* PROBLEM DETAILS
Ignoring the images, restate the records below word for word.

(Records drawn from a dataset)

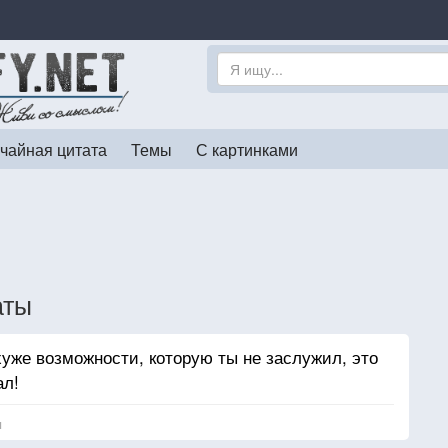
чайная цитата
Темы
С картинками
аты
хуже возможности, которую ты не заслужил, это
ал!
я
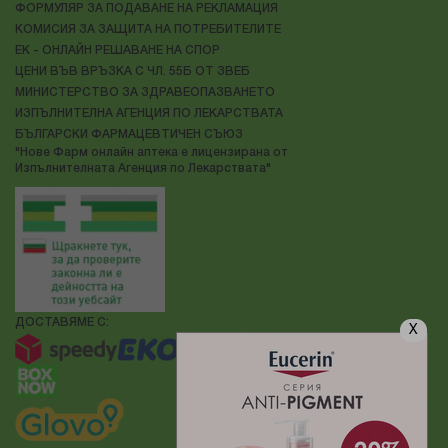
ФОРМУЛЯР ЗА ПОДАВАНЕ НА РЕКЛАМАЦИЯ
КОМИСИЯ ЗА ЗАЩИТА НА ПОТРЕБИТЕЛИТЕ
ЕК - ОНЛАЙН РЕШАВАНЕ НА СПОР
ЦЕНИ ВЪВ ВРЪЗКА С ЧЛ. 55Б ОТ ЗВЕБ
МИНИСТЕРСТВО ЗА ЗДРАВЕОПАЗВАНЕТО
ИЗПЪЛНИТЕЛНА АГЕНЦИЯ ПО ЛЕКАРСТВАТА
БЪЛГАРСКИ ФАРМАЦЕВТИЧЕН СЪЮЗ
"Нове Фарм онлайн аптека е лицензирана от
Изпълнителната Агенция по Лекарствата"
ДОСТАВЯМЕ С:
X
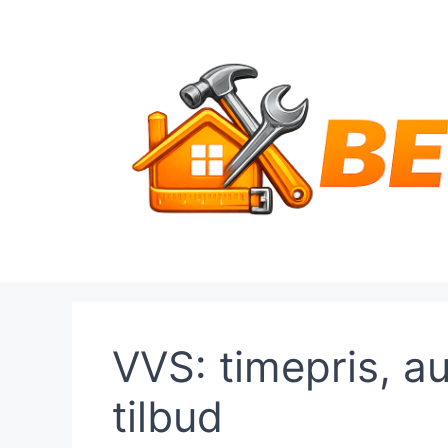
Hop
til
indhold
VVS: timepris, a
tilbud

* ANSWER BELOW
чайная цитата
Темы
С картинками
аты
хуже возможности, которую ты не заслужил, это
ал!
я
ФОРМУЛЯР ЗА ПОДАВАНЕ НА РЕКЛАМАЦИЯ
КОМИСИЯ ЗА ЗАЩИТА НА ПОТРЕБИТЕЛИТЕ
ЕК - ОНЛАЙН РЕШАВАНЕ НА СПОР
ЦЕНИ ВЪВ ВРЪЗКА С ЧЛ. 55Б ОТ ЗВЕБ
МИНИСТЕРСТВО ЗА ЗДРАВЕОПАЗВАНЕТО
ИЗПЪЛНИТЕЛНА АГЕНЦИЯ ПО ЛЕКАРСТВАТА
БЪЛГАРСКИ ФАРМАЦЕВТИЧЕН СЪЮЗ
"Нове Фарм онлайн аптека е лицензирана от
Изпълнителната Агенция по Лекарствата"
ДОСТАВЯМЕ С:
X
Hop
til
indhold
VVS: timepris, a
tilbud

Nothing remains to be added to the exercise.